Lorens eventually began to consider leaving Planned Parenthood but spent a year struggling over how he would support his family if he did.
“I tried to make excuses, like, ‘They don’t just do abortions — they do a lot of other good things, like breast cancer testing,’” he said.
Ultimately, after almost 11 years at Planned Parenthood, he gave up a good salary and a generous benefits package to take a step that led him into a deeper faith life and a career change. Lorens now runs Traditio Designs, a business that seeks to restore people’s faith in God with handmade holy cards, framed pictures, rosaries and other items such as bookmarks and note cards.
“I wanted to evangelize the world through the beauty of Catholic art,” Lorens told the Register. He bases his work on photographs of statues and stained glass, adding prayers, some of which are long forgotten. “I try to put my soul and heart into everything I create. I want it to be beautiful, to give each person a way to connect with Jesus and Mary.”
After leaving the nation’s No. 1 abortion provider, Lorens went on to work for two other companies. In 2018, he started applying his digital design skills to Catholic artwork, focusing on framed images of Mary and the angels that could be hung on a wall. “I never planned to create holy cards or rosaries,” he said. “I never even thought of that.”
What happened next caused him to reconsider what he was doing professionally.
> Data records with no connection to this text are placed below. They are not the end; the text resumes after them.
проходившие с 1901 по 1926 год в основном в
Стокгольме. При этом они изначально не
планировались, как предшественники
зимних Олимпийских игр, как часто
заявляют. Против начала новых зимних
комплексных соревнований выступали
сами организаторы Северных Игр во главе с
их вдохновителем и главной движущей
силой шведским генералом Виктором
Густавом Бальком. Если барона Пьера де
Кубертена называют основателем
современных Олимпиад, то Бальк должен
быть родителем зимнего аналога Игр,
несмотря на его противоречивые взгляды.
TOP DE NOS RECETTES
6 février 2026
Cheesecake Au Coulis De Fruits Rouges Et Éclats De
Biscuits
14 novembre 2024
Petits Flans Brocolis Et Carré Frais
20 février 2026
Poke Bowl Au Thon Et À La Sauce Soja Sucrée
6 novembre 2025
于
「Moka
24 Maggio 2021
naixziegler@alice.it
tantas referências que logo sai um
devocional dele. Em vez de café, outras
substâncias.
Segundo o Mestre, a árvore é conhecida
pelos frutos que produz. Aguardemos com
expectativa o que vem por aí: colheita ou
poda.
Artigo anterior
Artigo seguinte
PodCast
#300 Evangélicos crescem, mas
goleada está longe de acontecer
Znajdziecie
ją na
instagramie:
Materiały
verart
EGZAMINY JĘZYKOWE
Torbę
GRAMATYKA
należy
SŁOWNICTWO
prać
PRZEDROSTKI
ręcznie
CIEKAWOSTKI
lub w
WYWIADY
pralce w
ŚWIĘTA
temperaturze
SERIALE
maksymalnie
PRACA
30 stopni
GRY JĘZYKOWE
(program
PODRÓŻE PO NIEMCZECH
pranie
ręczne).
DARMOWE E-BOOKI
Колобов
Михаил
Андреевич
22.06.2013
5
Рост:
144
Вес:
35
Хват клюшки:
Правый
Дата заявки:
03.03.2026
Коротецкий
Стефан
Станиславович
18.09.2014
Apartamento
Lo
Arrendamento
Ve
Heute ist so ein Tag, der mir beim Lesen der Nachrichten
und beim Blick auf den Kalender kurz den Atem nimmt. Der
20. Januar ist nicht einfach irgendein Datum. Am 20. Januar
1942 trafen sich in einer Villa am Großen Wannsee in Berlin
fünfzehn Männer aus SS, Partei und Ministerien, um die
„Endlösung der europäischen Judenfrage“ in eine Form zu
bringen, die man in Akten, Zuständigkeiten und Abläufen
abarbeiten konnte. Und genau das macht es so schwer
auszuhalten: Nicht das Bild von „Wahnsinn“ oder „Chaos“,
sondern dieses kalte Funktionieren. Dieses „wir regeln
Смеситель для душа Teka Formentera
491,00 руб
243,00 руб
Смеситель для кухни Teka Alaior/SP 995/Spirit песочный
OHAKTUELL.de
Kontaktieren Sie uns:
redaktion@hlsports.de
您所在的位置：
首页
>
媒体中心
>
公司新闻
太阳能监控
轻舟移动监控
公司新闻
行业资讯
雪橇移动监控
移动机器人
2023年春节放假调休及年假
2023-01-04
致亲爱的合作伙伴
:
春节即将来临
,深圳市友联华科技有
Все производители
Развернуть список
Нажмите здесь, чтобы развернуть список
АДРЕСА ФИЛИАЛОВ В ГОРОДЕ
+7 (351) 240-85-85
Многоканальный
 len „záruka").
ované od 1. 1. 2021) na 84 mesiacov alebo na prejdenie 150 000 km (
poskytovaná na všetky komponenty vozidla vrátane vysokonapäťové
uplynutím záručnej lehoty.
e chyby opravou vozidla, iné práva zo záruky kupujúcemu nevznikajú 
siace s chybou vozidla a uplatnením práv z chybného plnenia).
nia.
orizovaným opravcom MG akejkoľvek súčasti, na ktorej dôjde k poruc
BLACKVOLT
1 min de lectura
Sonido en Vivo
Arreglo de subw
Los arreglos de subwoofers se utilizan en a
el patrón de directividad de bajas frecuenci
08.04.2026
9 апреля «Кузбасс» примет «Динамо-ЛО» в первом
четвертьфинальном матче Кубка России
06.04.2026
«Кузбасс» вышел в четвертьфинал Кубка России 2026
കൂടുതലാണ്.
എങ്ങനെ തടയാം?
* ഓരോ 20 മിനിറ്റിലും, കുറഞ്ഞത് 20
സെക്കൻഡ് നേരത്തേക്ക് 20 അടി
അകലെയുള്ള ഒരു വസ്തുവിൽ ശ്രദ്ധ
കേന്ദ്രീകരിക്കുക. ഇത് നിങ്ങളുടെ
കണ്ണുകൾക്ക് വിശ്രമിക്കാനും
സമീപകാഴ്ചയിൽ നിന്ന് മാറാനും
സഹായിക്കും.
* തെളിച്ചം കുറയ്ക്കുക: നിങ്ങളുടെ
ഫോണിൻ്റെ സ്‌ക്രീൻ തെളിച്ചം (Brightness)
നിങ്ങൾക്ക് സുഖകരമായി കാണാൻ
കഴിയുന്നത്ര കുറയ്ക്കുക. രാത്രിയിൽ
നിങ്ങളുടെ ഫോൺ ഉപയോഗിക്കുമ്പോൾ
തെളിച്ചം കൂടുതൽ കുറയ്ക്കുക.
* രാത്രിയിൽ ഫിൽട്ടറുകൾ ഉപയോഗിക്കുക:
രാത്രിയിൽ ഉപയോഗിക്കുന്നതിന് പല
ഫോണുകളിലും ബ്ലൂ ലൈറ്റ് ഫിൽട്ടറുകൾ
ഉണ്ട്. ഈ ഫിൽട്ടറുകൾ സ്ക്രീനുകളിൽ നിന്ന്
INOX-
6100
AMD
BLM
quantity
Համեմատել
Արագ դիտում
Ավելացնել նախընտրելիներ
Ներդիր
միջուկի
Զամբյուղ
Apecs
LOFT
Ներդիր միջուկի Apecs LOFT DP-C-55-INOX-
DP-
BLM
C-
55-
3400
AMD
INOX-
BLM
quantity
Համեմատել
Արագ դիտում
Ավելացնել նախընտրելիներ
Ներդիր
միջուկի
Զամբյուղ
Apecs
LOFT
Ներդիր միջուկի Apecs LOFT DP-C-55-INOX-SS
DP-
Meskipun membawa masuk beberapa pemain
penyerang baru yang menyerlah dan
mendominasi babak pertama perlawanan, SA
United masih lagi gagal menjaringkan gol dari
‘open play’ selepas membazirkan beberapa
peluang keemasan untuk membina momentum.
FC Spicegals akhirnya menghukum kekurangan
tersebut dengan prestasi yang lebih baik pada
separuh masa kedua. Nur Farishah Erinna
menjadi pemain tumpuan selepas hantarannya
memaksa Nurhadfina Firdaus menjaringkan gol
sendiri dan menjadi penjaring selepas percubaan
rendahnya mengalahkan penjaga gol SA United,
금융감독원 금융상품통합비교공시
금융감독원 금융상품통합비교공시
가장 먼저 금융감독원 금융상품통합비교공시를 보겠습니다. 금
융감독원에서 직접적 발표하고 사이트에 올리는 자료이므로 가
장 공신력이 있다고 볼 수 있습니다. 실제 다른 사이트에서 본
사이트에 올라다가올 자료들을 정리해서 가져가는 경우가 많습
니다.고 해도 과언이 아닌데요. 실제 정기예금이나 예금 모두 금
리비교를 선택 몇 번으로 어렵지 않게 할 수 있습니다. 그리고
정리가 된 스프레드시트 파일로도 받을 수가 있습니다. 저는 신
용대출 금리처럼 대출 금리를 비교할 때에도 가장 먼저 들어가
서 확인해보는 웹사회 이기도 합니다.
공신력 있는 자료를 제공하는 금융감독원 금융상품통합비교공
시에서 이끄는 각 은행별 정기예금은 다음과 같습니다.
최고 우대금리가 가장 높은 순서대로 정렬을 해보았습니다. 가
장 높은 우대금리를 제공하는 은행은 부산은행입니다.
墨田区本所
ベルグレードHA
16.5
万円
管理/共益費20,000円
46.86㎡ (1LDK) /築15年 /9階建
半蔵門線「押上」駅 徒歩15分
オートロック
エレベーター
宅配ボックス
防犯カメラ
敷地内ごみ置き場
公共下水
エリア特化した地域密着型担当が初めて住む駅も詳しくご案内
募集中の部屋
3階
He and his family lost everything in a house fire in 2017 and Lorens cried out to God, “Father, what are you trying to tell me here?” At the time, he had been working on an image of St. Uriel, an archangel who is commemorated in the Eastern Orthodox and Byzantine Catholic traditions and whose name means the “fire of God.” He decided it might be a sign he should pursue his Catholic artwork full time.